They Said I Shouldn’t Be Alone, What About “Me Time” in Early Recovery?

June 15, 2016 - - 0 Comments They Said I Shouldn’t Be Alone, What About “Me Time” in Early Recovery?

When recovering from addiction people are advised to spend time with family and friends because social connections are good for emotional and mental health. There comes a times in the recovery process where some people want to be alone with their thoughts, while others dread such times. While connecting with family and friends is important, so is time alone. However, there is a delicate balance which every recovering person should master.

Redefining Alone Time

Time alone is important to help one collect their thoughts, recharge and refocus. Persons on the road to recovery need to make their time in solitude constructive. The best way to do this is by planning for it. It is advisable to cultivate enjoyable and regular hobbies during alone time. Some of the activities that one can include are gardening, painting, reading, visiting a park or eating out. When these activities are planned, then it becomes hard to entertain destructive thought patterns.

Addiction and Loneliness

Due to different personalities, people recovering will have different ways of dealing with the process. Introverts tend to be inclined to spending time alone, while extroverts may not want to be left alone. Recovering addicts need to understand their personalities and try to find a balance. It is important to note that, addiction has the potential to turn an extrovert into a loner. When the self-esteem and dignity of an individual is affected, the shame can make one want to isolate from people.

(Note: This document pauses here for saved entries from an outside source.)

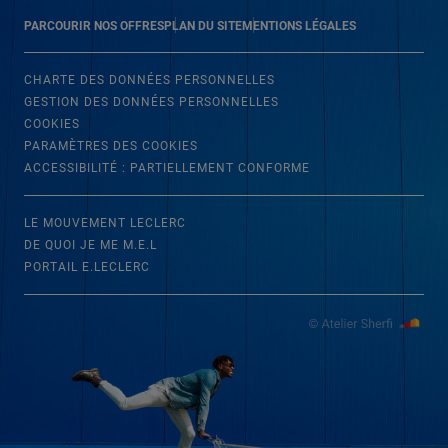
PARCOURIR NOS OFFRES
PLAN DU SITE
MENTIONS LÉGALES
CHARTE DES DONNÉES PERSONNELLES
GESTION DES DONNÉES PERSONNELLES
COOKIES
PARAMÈTRES DES COOKIES
ACCESSIBILITÉ : PARTIELLEMENT CONFORME
LE MOUVEMENT LECLERC
DE QUOI JE ME M.E.L
PORTAIL E.LECLERC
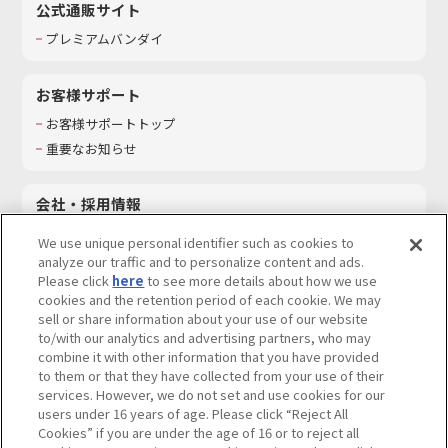
公式通販サイト
プレミアムバンダイ
お客様サポート
お客様サポートトップ
重要なお知らせ
会社・採用情報
会社情報
We use unique personal identifier such as cookies to
採用情報
analyze our traffic and to personalize content and ads.
Please click
here
to see more details about how we use
サステナビリティ
cookies and the retention period of each cookie. We may
お問い合わせ
sell or share information about your use of our website
to/with our analytics and advertising partners, who may
combine it with other information that you have provided
to them or that they have collected from your use of their
services. However, we do not set and use cookies for our
ウェブサイトご利用条件
ソーシャルメディアポリシー
users under 16 years of age. Please click “Reject All
個人情報及び特定個人情報等の取り扱いに関する保護方針
Cookies” if you are under the age of 16 or to reject all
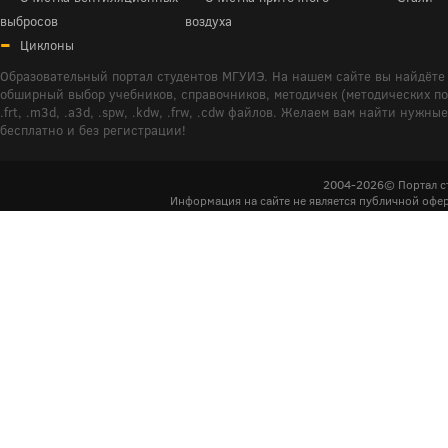
выбросов
воздуха
Циклоны
Образовательный портал студентов МГУИЭ. На нашем сайте вы найдёте 
обширный выбор учебников, справочников, методичек (методических пособ
.frt, .m3d, .a3d, .spw, .kdw, .frw, .cdw файлов. Желаем вам найти ну
бесплатно и без регистрации!
2004-2026© Портал с
Информация на сайте не является публичной офер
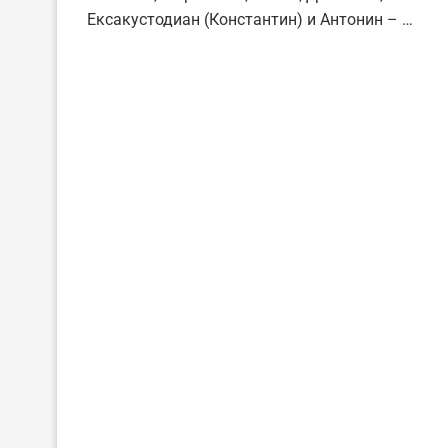
Ексакустодиан (Константин) и Антонин – …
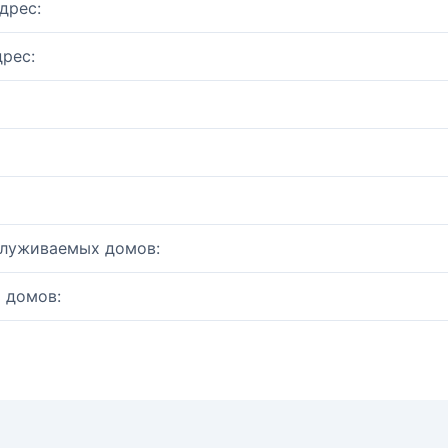
дрес:
рес:
служиваемых домов:
 домов:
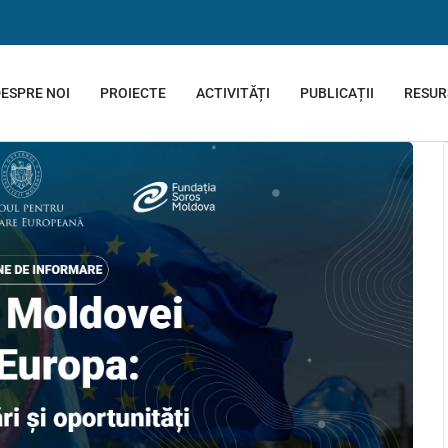
ESPRE NOI
PROIECTE
ACTIVITĂȚI
PUBLICAȚII
RESUR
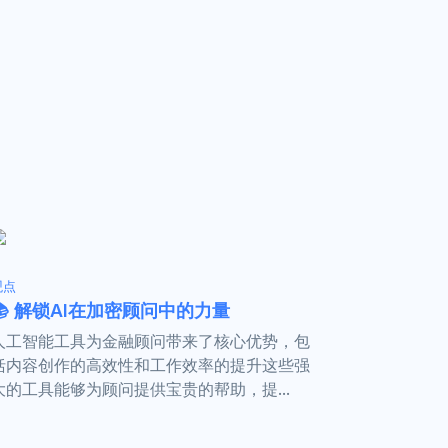
观点
📚 解锁AI在加密顾问中的力量
人工智能工具为金融顾问带来了核心优势，包
括内容创作的高效性和工作效率的提升这些强
大的工具能够为顾问提供宝贵的帮助，提...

Increased Danger of loneliness in Addiction

The desire to spend time alone is a good thing, however, there are certain risks that need to be considered. When one spends most of their time alone, they may remain in denial about their situation. This plunges them into deeper addiction. This decline or relapse can easily go undetected if the person is isolated. Even if the loner realizes they have a problem and admits it to themselves, they may find it extremely hard admitting their problem to someone else. What this means is that they will be in it alone, and chances of a full recovery become slim. Regular relapses may leave the addict with feelings of hopelessness, and they may contemplate suicide.

In the first stages of recovery, it is important for recovering patients to spend less time alone. This is the point where they are at their weakest and need support from family and group recovery programs.